The invention may also be used in a well which includes a casing
that extends from an upper end at the earth surface to a lower end
at the well bottom, with the production tubing extending within the
casing from the lower end to the upper end of the casing, to define
a casing chamber between the production tubing and the casing. In
this circumstance the fluid displacement device is moved up and
down within the production chamber by creating pressure
differentials between the production and casing chambers. The
pressure differentials may be obtained by natural formation
pressure of gas supplied into the casing chamber. Gas may be
produced from the casing chamber while the fluid displacement
device is located at the upper end of the production tubing or
while the fluid displacement is moving downward and upward within
the production chamber. The valve assembly as controlled by the
controller may create pressure differentials between the production
and casing chambers to move the fluid displacement device up and
down within the production chamber, to move the fluid displacement
device in the reciprocating up and down movements.
A more complete appreciation of the scope of the present invention
and the manner in which it achieves the above-noted and other
improvements can be obtained by reference to the following detailed
description of presently preferred embodiments taken in connection
with the accompanying drawings, which are briefly summarized below,
and by reference to the appended claims.
····················
Assignment A - Name every piece of well equipment that the well passage mentions, leaving out the chambers.
Assignment B - From the well passage, transcribe the text between "A more complete" and "the appended claims.", inclusive.
····················
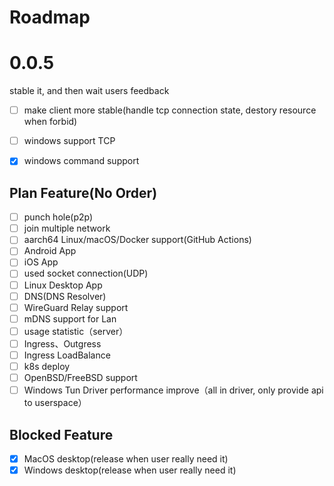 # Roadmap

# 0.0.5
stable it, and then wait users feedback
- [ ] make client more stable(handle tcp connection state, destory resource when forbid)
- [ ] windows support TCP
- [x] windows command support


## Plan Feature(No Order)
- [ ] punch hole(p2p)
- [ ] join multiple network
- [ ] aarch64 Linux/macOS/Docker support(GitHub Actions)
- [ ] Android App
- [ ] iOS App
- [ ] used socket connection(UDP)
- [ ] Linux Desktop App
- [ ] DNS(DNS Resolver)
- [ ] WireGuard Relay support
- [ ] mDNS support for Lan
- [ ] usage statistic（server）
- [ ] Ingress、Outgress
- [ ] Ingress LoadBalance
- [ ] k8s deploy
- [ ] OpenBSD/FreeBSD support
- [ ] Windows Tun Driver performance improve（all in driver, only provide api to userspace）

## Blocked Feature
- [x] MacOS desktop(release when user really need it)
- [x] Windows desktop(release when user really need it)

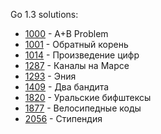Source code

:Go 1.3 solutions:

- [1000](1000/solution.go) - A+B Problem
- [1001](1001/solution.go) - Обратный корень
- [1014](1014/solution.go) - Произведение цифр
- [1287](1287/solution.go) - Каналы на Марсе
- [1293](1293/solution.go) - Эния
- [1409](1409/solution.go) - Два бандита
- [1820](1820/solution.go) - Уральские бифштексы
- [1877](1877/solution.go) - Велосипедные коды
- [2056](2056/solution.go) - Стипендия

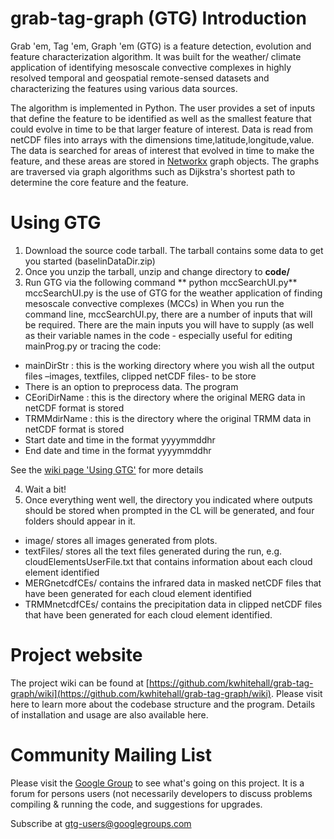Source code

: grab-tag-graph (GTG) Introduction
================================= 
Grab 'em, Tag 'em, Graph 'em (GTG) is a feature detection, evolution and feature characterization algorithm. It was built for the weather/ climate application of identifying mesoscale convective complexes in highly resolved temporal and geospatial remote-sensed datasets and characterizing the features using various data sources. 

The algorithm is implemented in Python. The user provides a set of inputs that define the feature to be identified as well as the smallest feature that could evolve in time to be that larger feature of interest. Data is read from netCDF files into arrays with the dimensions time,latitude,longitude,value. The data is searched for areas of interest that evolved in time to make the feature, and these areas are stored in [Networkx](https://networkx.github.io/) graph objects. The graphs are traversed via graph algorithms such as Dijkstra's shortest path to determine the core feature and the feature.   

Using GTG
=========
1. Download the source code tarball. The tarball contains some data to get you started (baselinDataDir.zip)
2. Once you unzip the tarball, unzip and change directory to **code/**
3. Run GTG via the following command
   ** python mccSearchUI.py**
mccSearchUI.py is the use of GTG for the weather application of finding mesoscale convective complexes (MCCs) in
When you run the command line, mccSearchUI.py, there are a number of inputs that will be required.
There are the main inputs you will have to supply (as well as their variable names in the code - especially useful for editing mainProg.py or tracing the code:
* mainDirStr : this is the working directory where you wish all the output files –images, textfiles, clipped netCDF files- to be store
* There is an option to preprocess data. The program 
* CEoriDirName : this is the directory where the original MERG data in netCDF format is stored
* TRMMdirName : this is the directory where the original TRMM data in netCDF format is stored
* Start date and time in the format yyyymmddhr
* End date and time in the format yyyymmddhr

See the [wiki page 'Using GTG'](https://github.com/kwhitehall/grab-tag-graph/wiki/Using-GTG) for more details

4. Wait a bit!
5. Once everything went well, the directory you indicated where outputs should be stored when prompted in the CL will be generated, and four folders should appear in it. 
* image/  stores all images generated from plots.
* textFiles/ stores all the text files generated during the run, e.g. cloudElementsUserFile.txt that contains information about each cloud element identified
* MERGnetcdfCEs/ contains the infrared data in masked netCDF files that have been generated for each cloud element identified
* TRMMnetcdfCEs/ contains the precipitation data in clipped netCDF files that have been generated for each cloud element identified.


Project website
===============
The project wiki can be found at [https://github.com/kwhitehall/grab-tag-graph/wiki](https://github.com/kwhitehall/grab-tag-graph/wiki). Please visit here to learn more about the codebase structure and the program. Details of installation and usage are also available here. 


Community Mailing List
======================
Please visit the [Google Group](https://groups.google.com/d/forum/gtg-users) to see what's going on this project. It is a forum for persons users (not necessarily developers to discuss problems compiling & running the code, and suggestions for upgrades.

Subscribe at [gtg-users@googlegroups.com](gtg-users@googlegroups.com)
····················
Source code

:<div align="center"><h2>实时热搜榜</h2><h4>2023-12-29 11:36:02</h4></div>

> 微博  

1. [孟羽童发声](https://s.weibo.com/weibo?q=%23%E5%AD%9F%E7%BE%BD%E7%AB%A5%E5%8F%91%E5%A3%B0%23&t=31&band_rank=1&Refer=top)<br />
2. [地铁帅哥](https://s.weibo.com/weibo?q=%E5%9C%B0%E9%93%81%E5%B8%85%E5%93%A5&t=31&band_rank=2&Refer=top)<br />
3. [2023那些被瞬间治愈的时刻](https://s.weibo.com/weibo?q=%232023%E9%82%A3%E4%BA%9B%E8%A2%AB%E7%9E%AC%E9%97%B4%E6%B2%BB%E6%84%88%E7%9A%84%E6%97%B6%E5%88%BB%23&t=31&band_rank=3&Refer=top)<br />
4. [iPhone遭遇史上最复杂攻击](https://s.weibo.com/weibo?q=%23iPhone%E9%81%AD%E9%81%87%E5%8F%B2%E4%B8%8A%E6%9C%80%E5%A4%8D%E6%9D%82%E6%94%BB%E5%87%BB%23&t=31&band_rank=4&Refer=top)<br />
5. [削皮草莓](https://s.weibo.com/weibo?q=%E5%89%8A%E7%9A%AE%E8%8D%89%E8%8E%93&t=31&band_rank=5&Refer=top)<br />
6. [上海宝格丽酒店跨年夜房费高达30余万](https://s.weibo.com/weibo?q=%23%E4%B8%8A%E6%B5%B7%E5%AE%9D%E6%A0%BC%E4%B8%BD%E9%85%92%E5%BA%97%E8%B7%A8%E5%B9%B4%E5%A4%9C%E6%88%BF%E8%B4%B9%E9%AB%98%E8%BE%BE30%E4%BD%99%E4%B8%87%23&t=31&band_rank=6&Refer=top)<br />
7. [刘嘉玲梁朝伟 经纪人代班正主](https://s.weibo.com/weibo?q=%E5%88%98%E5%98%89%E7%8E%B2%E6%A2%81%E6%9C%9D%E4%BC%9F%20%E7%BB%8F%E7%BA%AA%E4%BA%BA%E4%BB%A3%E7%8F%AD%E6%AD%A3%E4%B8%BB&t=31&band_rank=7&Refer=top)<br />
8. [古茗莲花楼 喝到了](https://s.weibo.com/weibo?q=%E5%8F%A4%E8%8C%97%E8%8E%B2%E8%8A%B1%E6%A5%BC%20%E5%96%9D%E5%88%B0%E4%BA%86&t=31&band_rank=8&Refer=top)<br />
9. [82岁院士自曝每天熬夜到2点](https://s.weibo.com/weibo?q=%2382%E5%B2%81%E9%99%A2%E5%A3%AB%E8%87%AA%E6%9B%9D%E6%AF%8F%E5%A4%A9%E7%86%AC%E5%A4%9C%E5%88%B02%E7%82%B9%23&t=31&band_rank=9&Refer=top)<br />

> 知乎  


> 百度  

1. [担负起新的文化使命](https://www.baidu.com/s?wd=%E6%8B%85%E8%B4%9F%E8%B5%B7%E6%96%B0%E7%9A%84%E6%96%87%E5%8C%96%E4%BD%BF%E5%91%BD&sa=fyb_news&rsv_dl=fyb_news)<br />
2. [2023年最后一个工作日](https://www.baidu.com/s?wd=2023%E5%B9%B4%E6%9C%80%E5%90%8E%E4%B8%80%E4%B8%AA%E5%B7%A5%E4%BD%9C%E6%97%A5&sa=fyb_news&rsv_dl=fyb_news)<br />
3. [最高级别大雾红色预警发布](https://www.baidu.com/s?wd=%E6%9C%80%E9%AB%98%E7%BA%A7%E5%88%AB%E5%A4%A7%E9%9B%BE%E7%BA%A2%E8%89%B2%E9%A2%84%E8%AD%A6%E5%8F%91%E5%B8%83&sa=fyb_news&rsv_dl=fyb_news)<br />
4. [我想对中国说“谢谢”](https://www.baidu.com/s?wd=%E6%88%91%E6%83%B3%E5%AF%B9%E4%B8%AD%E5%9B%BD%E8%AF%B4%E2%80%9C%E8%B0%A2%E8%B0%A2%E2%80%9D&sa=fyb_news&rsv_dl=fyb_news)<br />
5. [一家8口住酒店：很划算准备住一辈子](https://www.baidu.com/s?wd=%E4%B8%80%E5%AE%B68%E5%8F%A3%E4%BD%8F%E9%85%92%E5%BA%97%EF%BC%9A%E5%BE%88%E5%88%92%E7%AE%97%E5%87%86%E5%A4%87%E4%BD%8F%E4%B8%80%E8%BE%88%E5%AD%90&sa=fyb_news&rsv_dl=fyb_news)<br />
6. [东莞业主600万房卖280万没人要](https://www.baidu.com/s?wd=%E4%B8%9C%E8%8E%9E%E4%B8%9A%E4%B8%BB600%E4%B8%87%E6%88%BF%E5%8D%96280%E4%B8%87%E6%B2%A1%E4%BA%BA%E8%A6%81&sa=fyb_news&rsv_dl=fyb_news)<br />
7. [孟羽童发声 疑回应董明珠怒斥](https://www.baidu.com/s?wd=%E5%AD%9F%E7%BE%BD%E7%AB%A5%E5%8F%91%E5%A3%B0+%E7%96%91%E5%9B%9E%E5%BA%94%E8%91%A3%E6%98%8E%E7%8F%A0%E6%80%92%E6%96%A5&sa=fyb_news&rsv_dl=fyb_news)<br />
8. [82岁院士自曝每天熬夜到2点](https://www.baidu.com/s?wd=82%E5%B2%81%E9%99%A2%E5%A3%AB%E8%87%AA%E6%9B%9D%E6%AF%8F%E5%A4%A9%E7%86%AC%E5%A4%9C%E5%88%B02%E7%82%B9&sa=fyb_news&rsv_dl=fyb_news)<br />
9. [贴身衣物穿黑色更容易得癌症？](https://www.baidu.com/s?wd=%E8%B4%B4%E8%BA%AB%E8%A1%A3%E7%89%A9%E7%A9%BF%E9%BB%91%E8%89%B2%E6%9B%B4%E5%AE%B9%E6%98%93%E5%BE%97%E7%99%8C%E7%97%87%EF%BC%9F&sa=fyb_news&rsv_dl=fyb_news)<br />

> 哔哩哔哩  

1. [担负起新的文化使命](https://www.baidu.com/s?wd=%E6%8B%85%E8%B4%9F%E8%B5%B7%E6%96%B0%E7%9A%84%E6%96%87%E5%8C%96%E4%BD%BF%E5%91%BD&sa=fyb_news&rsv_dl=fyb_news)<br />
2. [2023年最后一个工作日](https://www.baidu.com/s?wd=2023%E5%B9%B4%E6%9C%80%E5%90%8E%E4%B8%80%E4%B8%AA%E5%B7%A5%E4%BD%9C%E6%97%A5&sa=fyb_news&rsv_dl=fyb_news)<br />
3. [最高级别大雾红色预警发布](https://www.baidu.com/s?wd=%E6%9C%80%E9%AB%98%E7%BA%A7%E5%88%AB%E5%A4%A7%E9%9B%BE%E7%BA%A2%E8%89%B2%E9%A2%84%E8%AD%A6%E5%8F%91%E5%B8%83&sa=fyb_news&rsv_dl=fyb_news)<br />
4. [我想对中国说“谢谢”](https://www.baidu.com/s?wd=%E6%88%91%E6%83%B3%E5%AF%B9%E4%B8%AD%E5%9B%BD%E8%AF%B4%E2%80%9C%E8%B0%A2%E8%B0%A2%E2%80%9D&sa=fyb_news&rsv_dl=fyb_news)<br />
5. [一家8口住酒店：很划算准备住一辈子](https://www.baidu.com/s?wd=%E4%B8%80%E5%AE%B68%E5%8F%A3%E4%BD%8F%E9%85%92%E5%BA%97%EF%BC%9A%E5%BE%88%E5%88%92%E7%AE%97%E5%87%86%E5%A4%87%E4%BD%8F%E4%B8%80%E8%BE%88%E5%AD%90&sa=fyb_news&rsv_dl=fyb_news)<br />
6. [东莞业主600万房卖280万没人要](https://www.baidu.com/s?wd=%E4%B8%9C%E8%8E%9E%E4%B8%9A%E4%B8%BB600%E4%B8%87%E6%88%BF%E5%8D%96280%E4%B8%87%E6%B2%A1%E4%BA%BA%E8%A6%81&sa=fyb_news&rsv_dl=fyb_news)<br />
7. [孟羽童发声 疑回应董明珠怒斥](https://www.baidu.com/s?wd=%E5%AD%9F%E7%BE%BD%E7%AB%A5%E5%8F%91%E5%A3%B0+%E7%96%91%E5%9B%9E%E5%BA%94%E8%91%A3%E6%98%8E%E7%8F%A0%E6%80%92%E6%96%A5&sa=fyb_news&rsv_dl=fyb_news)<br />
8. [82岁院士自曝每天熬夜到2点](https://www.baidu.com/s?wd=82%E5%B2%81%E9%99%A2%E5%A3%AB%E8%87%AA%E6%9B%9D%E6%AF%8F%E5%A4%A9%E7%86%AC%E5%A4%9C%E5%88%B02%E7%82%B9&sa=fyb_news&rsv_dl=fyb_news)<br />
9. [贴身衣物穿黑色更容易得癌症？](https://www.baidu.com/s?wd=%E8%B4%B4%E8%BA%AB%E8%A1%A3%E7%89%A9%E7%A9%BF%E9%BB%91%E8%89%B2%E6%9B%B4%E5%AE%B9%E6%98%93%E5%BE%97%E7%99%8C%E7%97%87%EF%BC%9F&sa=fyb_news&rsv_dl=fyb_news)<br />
····················
Expected output A - Casing, production tubing, fluid displacement device, valve assembly, controller

Expected output B -
A more complete appreciation of the scope of the present invention
and the manner in which it achieves the above-noted and other
improvements can be obtained by reference to the following detailed
description of presently preferred embodiments taken in connection
with the accompanying drawings, which are briefly summarized below,
and by reference to the appended claims.